= Participatory cues =

Component of educational media

Participatory cues are overt actions by on-screen characters prompting a reaction from a viewing audience. Specifically, participatory cues are defined as when characters "break the fourth wall, the imaginary wall at the front of the stage, by asking children to respond to queries and build in pauses to allow children time to respond to these queries".

Participatory cues are commonly seen in children’s educational television programs such as Blue's Clues, Dora the Explorer, and Mickey Mouse Clubhouse. For example, a program host directly addressing the camera and asking for the audience's help is a participatory cue.

== Research ==
Communication researchers have investigated participatory cues in conjunction with educational learning goals. Research investigating participatory cues often measures the success of an educational program through transfer of learning, or the degree to which an individual can apply the knowledge learned to a novel context.

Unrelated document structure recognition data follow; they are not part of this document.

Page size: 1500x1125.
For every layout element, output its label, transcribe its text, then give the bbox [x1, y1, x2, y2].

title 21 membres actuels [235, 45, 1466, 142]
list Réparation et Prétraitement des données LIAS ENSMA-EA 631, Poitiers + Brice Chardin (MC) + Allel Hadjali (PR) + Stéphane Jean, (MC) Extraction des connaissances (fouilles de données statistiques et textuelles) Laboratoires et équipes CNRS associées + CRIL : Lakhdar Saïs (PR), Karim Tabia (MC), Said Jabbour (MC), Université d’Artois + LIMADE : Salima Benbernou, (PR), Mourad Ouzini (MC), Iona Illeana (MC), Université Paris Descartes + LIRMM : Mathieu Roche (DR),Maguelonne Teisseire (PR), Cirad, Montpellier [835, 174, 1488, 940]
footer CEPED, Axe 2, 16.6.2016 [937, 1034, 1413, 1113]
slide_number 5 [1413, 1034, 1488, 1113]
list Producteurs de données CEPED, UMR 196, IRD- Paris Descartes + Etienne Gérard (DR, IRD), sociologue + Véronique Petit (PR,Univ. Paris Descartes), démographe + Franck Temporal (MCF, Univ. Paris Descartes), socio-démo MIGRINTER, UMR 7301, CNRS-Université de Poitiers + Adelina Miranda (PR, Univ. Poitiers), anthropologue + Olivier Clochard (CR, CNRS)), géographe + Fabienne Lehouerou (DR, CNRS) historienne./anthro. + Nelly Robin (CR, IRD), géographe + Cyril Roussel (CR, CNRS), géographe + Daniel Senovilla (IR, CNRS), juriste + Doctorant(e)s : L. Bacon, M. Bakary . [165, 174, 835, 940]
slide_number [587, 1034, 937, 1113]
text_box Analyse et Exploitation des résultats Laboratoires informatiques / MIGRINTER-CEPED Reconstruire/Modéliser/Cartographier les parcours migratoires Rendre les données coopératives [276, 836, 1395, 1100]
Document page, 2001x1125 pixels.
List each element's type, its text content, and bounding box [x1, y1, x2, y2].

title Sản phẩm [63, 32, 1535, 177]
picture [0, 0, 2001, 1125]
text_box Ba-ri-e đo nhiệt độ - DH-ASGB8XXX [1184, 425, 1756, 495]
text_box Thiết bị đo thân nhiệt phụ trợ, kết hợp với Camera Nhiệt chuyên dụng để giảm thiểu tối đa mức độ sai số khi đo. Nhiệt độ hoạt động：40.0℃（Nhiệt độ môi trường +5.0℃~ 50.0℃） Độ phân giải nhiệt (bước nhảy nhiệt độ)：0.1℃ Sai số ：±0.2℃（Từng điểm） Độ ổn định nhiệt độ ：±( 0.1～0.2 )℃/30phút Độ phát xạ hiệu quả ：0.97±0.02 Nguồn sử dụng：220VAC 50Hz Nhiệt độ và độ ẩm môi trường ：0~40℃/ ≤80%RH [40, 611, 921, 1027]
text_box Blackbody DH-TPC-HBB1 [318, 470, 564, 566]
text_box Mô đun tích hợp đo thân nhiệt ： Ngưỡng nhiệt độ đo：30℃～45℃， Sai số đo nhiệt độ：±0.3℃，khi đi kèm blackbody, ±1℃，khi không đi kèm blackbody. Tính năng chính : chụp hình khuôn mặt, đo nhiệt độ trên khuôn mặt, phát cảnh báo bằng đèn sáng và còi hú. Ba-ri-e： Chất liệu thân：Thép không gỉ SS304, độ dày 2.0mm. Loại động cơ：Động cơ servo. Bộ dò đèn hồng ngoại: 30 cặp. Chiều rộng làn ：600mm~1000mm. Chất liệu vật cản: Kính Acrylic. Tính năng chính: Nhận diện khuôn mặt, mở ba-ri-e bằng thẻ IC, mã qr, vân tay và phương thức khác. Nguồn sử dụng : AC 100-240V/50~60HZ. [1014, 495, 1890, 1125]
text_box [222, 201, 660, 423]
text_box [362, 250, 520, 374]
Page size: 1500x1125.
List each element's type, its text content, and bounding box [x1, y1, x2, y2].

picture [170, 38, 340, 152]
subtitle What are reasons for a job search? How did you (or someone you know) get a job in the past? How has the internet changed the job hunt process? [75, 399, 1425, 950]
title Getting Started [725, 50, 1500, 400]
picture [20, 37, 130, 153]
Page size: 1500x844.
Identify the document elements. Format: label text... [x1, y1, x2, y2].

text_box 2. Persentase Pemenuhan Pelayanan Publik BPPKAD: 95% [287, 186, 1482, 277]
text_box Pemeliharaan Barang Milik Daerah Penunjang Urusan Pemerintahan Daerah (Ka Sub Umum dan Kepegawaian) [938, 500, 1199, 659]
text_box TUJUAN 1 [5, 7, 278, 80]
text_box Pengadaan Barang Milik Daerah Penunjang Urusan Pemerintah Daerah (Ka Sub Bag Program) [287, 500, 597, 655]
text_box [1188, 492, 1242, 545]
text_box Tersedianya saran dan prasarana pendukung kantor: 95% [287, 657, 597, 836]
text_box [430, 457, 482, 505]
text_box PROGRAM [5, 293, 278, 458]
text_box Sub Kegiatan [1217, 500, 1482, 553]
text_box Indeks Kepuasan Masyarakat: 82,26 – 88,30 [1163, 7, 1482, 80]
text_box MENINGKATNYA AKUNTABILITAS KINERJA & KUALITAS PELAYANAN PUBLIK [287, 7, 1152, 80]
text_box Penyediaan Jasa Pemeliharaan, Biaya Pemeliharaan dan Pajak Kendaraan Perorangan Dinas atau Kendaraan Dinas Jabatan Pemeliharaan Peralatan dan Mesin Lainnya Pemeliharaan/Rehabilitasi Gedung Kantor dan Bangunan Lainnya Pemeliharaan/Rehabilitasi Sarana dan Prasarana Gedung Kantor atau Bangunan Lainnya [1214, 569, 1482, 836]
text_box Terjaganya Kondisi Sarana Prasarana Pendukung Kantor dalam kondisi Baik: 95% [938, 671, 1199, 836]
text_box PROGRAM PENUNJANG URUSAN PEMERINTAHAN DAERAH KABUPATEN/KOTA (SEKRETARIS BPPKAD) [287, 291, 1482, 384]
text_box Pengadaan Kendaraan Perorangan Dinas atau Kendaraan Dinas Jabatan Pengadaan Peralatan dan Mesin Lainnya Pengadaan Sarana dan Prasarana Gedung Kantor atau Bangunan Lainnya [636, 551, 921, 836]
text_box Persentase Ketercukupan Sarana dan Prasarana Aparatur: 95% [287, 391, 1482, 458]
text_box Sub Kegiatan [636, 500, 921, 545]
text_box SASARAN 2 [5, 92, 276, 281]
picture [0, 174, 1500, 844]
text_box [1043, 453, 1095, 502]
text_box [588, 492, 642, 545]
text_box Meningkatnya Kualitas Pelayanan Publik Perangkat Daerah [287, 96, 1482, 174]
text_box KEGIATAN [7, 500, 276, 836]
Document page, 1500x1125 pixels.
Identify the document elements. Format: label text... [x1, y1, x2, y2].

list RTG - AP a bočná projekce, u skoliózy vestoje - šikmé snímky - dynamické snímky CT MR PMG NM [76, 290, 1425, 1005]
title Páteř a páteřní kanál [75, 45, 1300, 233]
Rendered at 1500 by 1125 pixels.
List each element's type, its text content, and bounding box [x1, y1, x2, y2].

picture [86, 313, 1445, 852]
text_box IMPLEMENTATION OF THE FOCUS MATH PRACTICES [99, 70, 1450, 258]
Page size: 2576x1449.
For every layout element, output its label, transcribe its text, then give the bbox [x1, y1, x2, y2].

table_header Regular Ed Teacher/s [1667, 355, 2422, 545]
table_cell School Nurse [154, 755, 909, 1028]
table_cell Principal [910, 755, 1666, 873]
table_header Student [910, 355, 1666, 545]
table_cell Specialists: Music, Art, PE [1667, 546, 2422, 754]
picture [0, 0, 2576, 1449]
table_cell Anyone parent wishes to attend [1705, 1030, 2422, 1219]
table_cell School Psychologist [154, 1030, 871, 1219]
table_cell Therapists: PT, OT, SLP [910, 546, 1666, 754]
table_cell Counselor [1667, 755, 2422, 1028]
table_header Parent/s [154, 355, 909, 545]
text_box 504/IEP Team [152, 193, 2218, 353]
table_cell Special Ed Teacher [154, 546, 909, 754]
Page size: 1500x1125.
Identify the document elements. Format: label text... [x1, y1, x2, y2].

The efficacy of participatory cues has been debated by scholars. Early research about participatory cues in Blue’s Clues found children who viewed the program demonstrated greater learning compared to children who viewed a program without participatory cues. Piotrowski later found that participatory cues were successful in encouraging learning when paired with program familiarity. In other words, children who were familiar with a program that used participatory cues scored better on learning outcomes, however children unfamiliar with the program did not. Conversely, Krcmar and Cingel found that children who viewed a show with participatory cues learned a new word better than children who watched the same show without participatory cues.